Bibliose

La bibliographie de l'amylose

Dr Jean-Pierre GUEFFET

Dr Jean-Pierre GUEFFET

Cardiologue Hôpital Privé du Confluent - Nantes.

Etude prospective, monocentrique dans un hôpital communautaire réalisée entre octobre 2019 et juin 2000.

Les patients ont été sélectionnés de manière séquentielle lors de leur visite de contrôle du pacemaker. Sur les 524 patients de cette période, seuls 170 patients âgés de 65 ans ou plus ont été sélectionnés. Après avoir exclu les patients incapables de donner leur consentement et ceux qui étaient institutionnalisés, 128 patients au total ont participé. Il y a eu 35 refus pour absence de consentement et 7 patients qui ont retiré leur consentement initial. Sur ces 128 patients, ils ont eu une échographie à l'occasion du contrôle de PACEMAKER par un des auteurs et avec une relecture par le 2e auteur. Sur les 128, on a retrouvé en échographie 58 patients avec une épaisseur septale mesurée en para sternale petite axe de préférence supérieure ou égale à 12 millimètres.

58 patients ont subi un bilan biologique pour éliminer une gammapathie et une scintigraphie dans le mois suivant, à la recherche d’une amylose à TTR. Parmi eux, 11 avaient une scintigraphie évocatrice de ce diagnostic, soulignant la forte prévalence de l’amylose TTR dans la population porteuse d’un stimulateur cardiaque. En effet, les auteurs ont démontré une prévalence de 19 % chez les patients de plus de 65 ans présentant une hypertrophie ventriculaire gauche. Même sans exclure le critère d’hypertrophie ventriculaire gauche, la prévalence était encore de 9 %.

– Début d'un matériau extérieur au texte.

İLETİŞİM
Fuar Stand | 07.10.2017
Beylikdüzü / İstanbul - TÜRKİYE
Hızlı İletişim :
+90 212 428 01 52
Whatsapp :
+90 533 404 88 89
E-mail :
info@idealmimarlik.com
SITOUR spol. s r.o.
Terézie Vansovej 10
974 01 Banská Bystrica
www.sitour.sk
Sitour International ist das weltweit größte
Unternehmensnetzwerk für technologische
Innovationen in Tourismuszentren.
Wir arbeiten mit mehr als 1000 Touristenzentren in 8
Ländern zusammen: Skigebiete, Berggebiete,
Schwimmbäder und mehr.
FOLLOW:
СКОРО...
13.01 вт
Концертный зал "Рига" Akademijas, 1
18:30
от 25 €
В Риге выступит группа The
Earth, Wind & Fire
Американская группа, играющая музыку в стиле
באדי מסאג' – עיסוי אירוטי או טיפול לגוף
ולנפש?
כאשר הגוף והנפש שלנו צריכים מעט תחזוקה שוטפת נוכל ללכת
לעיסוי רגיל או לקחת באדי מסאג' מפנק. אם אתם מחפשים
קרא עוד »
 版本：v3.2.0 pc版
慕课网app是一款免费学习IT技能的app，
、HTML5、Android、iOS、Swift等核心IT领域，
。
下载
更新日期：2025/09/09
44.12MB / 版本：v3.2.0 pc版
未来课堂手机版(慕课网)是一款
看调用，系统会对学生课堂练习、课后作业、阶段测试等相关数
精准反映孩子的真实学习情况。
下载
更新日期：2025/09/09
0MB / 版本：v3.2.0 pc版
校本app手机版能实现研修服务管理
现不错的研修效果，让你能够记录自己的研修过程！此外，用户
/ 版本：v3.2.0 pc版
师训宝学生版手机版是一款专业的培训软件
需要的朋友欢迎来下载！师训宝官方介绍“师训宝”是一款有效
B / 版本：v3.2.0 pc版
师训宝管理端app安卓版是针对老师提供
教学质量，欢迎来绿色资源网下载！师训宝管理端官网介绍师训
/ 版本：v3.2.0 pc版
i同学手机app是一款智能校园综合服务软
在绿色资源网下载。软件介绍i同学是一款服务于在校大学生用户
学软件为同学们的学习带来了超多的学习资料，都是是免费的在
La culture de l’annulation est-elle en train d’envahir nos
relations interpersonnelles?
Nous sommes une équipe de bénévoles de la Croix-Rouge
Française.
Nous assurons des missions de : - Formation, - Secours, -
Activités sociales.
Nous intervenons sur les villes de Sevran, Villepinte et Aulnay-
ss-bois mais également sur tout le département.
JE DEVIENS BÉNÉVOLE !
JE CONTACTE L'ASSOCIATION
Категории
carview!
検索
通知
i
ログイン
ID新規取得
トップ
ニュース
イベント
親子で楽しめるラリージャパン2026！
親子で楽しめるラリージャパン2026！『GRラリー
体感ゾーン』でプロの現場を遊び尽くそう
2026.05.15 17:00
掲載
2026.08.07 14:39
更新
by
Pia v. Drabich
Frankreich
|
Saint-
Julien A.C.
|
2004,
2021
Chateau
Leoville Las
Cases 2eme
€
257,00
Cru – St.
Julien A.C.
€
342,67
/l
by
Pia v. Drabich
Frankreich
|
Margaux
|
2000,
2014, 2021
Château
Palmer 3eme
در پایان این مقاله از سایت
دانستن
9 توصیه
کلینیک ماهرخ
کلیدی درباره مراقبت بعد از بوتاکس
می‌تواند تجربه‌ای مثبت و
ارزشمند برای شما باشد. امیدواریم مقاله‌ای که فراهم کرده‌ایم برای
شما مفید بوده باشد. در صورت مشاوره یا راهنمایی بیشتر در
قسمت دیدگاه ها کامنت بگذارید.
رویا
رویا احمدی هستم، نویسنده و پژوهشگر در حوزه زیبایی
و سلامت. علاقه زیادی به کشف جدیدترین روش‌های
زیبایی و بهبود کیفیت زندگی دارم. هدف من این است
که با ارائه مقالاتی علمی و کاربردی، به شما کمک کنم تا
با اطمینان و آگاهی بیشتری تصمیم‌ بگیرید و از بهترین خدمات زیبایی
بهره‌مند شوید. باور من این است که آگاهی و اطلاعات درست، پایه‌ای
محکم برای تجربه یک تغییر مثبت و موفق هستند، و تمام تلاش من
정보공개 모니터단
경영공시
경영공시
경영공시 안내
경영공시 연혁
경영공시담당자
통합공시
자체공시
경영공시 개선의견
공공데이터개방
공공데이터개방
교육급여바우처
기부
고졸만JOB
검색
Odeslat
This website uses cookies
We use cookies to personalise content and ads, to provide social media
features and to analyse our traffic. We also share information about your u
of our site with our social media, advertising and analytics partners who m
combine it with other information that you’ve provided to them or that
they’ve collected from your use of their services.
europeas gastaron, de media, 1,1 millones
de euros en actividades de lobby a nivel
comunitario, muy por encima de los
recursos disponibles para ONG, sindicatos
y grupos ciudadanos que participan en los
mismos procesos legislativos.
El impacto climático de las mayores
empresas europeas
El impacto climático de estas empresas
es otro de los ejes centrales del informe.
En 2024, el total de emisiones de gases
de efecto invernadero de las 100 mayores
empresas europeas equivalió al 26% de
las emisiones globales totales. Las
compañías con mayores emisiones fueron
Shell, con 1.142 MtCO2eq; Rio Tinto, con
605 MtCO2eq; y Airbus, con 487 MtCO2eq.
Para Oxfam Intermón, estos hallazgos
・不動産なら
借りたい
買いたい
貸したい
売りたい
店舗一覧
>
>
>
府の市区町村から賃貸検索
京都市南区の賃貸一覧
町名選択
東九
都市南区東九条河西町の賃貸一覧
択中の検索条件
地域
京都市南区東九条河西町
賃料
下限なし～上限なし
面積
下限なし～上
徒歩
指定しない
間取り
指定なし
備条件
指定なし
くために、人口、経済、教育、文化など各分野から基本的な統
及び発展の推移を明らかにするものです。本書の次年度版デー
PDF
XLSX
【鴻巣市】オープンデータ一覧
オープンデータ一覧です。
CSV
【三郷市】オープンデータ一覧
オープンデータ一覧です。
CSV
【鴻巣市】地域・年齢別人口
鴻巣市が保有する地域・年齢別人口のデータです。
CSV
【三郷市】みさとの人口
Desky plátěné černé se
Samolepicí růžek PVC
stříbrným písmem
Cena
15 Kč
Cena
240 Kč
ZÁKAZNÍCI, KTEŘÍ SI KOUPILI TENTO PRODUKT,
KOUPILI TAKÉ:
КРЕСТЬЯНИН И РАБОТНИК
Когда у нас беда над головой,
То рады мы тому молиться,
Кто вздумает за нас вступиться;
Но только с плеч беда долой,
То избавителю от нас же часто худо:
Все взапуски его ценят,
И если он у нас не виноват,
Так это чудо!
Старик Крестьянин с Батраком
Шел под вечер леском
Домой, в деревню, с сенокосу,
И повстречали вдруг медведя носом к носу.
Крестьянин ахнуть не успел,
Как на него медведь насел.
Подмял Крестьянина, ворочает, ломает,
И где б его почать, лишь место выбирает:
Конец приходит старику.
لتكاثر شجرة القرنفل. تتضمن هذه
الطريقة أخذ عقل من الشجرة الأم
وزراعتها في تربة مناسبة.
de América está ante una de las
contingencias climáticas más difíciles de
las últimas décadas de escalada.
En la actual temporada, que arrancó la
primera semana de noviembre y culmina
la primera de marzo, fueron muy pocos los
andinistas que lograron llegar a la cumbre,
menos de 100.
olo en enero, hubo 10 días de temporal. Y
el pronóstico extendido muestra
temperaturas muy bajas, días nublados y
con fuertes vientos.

Dans la moitié des cas c’était des BAV, dans un 1/3 des cas c’était des dysfonctions sinusales. Et sinon, syndrome bradycardie et tachycardie.

Si on prend les 58 patients qui avaient une hypertrophie ventriculaire gauche et que l’on différencie ceux avec une scintigraphie positive ; on voit que dans la scintigraphie positive il y avait donc ceux qui avaient une amylose TTR, il y avait une pression artérielle plus basse, significativement par rapport à l’autre groupe, une insuffisance cardiaque plus symptomatique et des antécédents d’insuffisance cardiaque plus nombreux. On avait plus souvent recours au traitement diurétique dans cette population que dans la population non amylose.

Selon l’étude, les patients atteints d’amylose présentaient des comorbidités similaires. Cependant, en ce qui concerne les paramètres échocardiographiques, l’épaisseur du septale était significativement plus élevée dans la population amyloïde. Cela s’est également traduit par des pressions de remplissage plus élevées et un dysfonctionnement ventriculaire droit plus sévère.

En outre, les taux de troponine et de NTproBNP étaient significativement plus élevés dans le groupe amyloïde que dans le groupe non amyloïde, ce qui indique qu’ils pourraient être des marqueurs potentiels pour identifier les patients qui ont besoin d’un stimulateur cardiaque.

Conclusion

En conclusion, on savait que les troubles de la conduction étaient fréquents dans l'amylose, mais on a maintenant une idée de la prévalence dans une cohorte monocentrique (9%) si l'on considère les patients de plus de 65 ans comme une indication générale. Le pourcentage passe à 19 % lorsqu'il y a une hypertrophie ventriculaire gauche égale ou supérieure à 12 millimètres à l'échocardiographie. L'une des observations des auteurs est que l'hypertension ne doit pas être considérée comme la cause de l'hypertrophie ventriculaire gauche, car il s'agit d'une comorbidité fréquente chez les patients atteints d'amylose. Pour mieux détecter ces amyloses, nous pouvons utiliser les dosages du NTproBNP et de la troponine, qui étaient significativement élevés dans cette étude.

Prevalence of transthyretin amyloid cardiomyopathy in pacemaker patients.